Segment Start: Information given

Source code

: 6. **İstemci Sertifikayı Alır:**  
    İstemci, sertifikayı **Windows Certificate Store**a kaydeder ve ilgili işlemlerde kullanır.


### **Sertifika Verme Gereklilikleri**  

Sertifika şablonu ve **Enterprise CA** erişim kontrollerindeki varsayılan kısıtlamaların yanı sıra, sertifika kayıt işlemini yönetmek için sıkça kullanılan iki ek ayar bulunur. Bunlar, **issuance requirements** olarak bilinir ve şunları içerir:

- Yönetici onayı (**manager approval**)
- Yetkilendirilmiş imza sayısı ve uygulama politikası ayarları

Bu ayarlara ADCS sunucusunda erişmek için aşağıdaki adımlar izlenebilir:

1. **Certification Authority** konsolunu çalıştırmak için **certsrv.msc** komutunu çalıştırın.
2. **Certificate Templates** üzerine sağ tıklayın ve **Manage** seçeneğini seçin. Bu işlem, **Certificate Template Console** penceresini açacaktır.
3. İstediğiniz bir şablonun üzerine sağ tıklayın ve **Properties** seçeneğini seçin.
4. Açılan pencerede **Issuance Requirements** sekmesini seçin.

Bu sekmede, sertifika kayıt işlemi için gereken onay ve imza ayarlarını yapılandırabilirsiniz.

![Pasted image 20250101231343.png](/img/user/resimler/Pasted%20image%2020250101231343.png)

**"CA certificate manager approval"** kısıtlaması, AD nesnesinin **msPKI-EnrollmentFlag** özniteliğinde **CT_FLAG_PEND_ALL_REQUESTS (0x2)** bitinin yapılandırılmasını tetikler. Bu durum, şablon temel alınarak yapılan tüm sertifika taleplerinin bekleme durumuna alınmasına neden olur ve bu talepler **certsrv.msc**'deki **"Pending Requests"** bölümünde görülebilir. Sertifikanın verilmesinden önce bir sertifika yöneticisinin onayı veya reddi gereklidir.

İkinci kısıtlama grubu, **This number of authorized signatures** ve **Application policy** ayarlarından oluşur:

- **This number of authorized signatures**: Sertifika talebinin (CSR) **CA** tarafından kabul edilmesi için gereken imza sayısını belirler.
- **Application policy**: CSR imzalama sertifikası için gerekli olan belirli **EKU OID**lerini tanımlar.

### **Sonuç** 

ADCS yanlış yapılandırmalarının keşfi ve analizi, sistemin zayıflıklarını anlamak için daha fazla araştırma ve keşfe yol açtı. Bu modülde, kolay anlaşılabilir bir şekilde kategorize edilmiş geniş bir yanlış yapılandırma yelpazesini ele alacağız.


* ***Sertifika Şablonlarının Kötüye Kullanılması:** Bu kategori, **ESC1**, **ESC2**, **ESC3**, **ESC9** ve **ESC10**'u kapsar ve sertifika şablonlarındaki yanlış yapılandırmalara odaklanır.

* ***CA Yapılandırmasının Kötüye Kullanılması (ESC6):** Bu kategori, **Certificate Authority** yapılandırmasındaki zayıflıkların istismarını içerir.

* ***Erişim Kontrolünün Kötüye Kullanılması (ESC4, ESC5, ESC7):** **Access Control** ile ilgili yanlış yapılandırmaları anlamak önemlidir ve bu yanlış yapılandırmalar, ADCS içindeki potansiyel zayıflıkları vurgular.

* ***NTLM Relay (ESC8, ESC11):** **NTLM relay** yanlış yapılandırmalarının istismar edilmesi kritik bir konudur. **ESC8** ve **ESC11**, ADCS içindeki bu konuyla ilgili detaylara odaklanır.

Segment End: Information given

■ **Task to carry out**
Supply the entire listing above again, word for word.

■ **Exercise solution**
Source code

: 6. **İstemci Sertifikayı Alır:**  
    İstemci, sertifikayı **Windows Certificate Store**a kaydeder ve ilgili işlemlerde kullanır.


### **Sertifika Verme Gereklilikleri**  

Sertifika şablonu ve **Enterprise CA** erişim kontrollerindeki varsayılan kısıtlamaların yanı sıra, sertifika kayıt işlemini yönetmek için sıkça kullanılan iki ek ayar bulunur. Bunlar, **issuance requirements** olarak bilinir ve şunları içerir:

- Yönetici onayı (**manager approval**)
- Yetkilendirilmiş imza sayısı ve uygulama politikası ayarları

Bu ayarlara ADCS sunucusunda erişmek için aşağıdaki adımlar izlenebilir:

1. **Certification Authority** konsolunu çalıştırmak için **certsrv.msc** komutunu çalıştırın.
2. **Certificate Templates** üzerine sağ tıklayın ve **Manage** seçeneğini seçin. Bu işlem, **Certificate Template Console** penceresini açacaktır.
3. İstediğiniz bir şablonun üzerine sağ tıklayın ve **Properties** seçeneğini seçin.
4. Açılan pencerede **Issuance Requirements** sekmesini seçin.

Bu sekmede, sertifika kayıt işlemi için gereken onay ve imza ayarlarını yapılandırabilirsiniz.

![Pasted image 20250101231343.png](/img/user/resimler/Pasted%20image%2020250101231343.png)

**"CA certificate manager approval"** kısıtlaması, AD nesnesinin **msPKI-EnrollmentFlag** özniteliğinde **CT_FLAG_PEND_ALL_REQUESTS (0x2)** bitinin yapılandırılmasını tetikler. Bu durum, şablon temel alınarak yapılan tüm sertifika taleplerinin bekleme durumuna alınmasına neden olur ve bu talepler **certsrv.msc**'deki **"Pending Requests"** bölümünde görülebilir. Sertifikanın verilmesinden önce bir sertifika yöneticisinin onayı veya reddi gereklidir.

İkinci kısıtlama grubu, **This number of authorized signatures** ve **Application policy** ayarlarından oluşur:

- **This number of authorized signatures**: Sertifika talebinin (CSR) **CA** tarafından kabul edilmesi için gereken imza sayısını belirler.
- **Application policy**: CSR imzalama sertifikası için gerekli olan belirli **EKU OID**lerini tanımlar.

### **Sonuç** 

ADCS yanlış yapılandırmalarının keşfi ve analizi, sistemin zayıflıklarını anlamak için daha fazla araştırma ve keşfe yol açtı. Bu modülde, kolay anlaşılabilir bir şekilde kategorize edilmiş geniş bir yanlış yapılandırma yelpazesini ele alacağız.


* ***Sertifika Şablonlarının Kötüye Kullanılması:** Bu kategori, **ESC1**, **ESC2**, **ESC3**, **ESC9** ve **ESC10**'u kapsar ve sertifika şablonlarındaki yanlış yapılandırmalara odaklanır.

* ***CA Yapılandırmasının Kötüye Kullanılması (ESC6):** Bu kategori, **Certificate Authority** yapılandırmasındaki zayıflıkların istismarını içerir.

* ***Erişim Kontrolünün Kötüye Kullanılması (ESC4, ESC5, ESC7):** **Access Control** ile ilgili yanlış yapılandırmaları anlamak önemlidir ve bu yanlış yapılandırmalar, ADCS içindeki potansiyel zayıflıkları vurgular.

* ***NTLM Relay (ESC8, ESC11):** **NTLM relay** yanlış yapılandırmalarının istismar edilmesi kritik bir konudur. **ESC8** ve **ESC11**, ADCS içindeki bu konuyla ilgili detaylara odaklanır.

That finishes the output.